Do any lines in the data below contain "guerre"? If so, copy every one of them.
(EXERCISE DATA Opens)
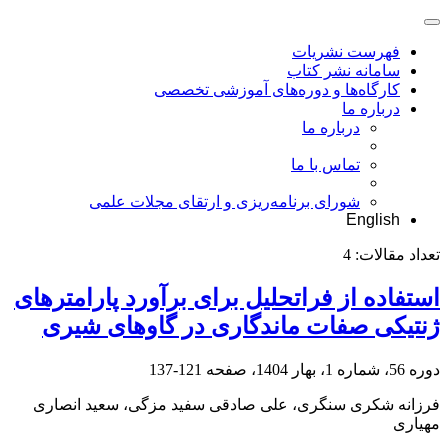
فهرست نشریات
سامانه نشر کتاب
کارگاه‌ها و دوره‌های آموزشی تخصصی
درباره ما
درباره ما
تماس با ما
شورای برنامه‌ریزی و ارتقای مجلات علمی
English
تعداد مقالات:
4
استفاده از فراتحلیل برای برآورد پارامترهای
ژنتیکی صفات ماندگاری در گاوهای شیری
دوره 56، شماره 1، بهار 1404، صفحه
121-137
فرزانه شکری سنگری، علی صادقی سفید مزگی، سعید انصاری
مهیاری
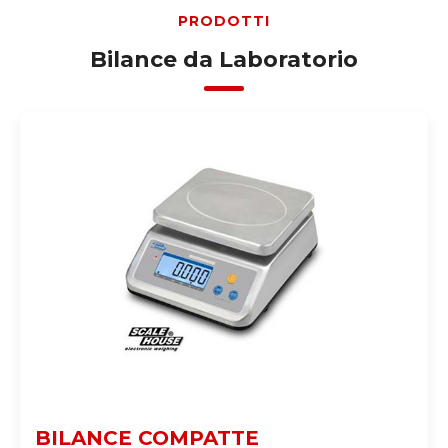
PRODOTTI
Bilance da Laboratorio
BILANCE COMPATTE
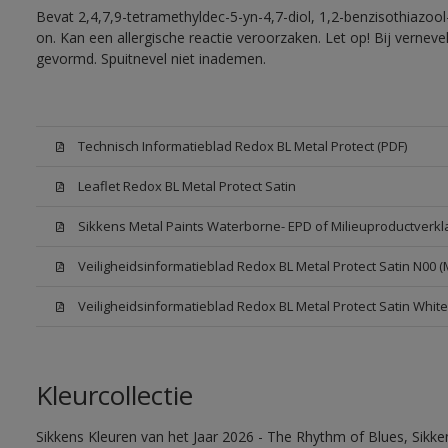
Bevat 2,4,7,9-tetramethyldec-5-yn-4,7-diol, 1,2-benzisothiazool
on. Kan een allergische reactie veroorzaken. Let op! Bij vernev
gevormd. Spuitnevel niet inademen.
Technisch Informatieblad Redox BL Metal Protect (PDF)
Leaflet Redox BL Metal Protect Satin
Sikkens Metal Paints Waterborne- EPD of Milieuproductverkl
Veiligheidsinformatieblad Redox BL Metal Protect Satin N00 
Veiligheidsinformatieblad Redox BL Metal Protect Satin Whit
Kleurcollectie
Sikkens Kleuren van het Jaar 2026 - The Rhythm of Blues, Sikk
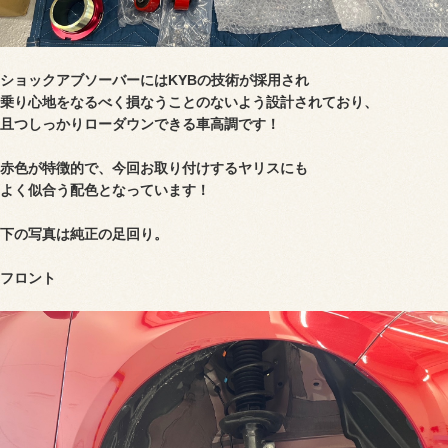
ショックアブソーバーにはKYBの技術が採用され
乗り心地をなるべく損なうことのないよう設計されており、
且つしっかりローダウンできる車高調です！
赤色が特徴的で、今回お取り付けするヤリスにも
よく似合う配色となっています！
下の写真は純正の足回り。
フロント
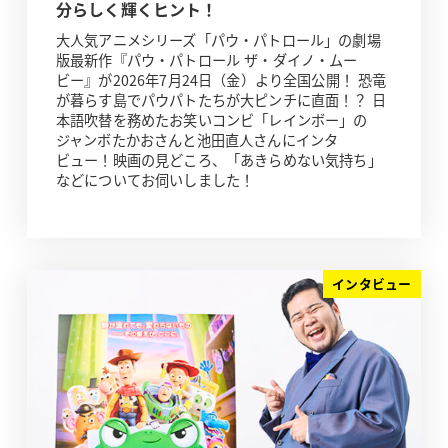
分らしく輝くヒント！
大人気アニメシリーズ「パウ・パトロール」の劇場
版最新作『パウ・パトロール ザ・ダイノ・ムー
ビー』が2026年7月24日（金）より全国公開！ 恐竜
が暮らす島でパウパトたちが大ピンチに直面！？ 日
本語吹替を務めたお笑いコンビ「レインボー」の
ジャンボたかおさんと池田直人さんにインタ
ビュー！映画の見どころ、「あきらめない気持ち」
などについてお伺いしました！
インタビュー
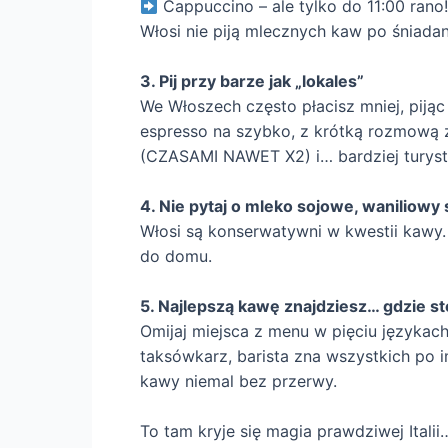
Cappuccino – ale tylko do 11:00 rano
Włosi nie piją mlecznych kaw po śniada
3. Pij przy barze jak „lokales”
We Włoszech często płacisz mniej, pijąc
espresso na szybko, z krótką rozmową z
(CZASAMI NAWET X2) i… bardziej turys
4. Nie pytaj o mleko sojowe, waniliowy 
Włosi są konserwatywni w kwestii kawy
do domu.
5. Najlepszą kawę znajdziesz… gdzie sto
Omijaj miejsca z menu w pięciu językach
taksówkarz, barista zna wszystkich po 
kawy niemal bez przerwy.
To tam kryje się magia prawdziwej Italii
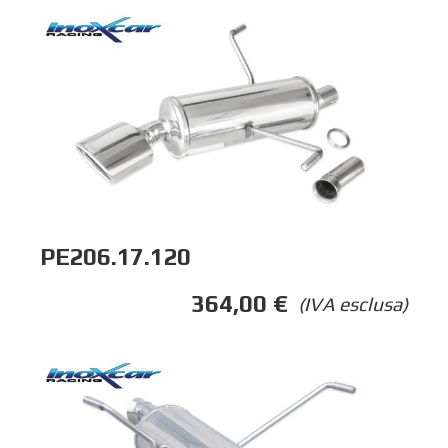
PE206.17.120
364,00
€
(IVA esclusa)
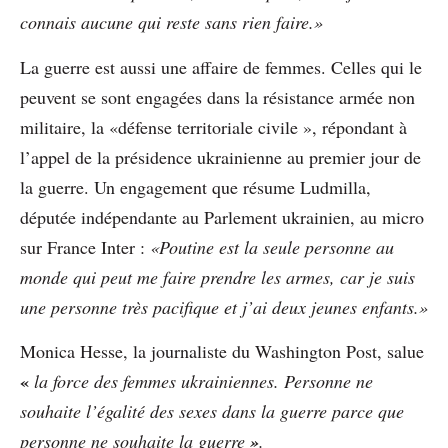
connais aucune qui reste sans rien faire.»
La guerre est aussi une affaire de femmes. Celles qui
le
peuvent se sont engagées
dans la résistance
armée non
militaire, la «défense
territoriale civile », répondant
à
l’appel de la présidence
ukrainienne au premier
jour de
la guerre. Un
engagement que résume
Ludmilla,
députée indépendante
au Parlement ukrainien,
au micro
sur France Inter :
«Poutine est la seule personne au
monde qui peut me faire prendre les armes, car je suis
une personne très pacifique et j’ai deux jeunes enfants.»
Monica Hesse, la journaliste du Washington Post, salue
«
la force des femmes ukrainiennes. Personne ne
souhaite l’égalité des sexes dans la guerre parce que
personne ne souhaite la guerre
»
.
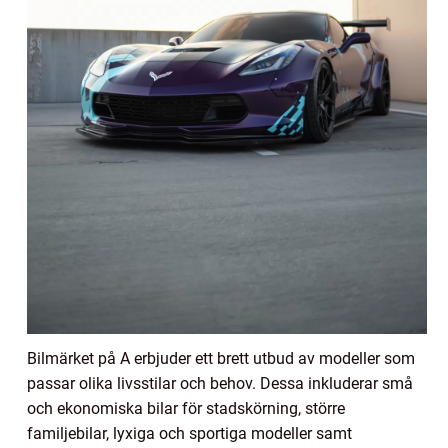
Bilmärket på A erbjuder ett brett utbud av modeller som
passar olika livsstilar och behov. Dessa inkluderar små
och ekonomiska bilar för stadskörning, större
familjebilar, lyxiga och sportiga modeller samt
(EXERCISE DATA Closes)
__ANSWER FOR THE TASK__.
La guerre est aussi une affaire de femmes. Celles qui
la guerre. Un
souhaite l’égalité des sexes dans la guerre parce que
personne ne souhaite la guerre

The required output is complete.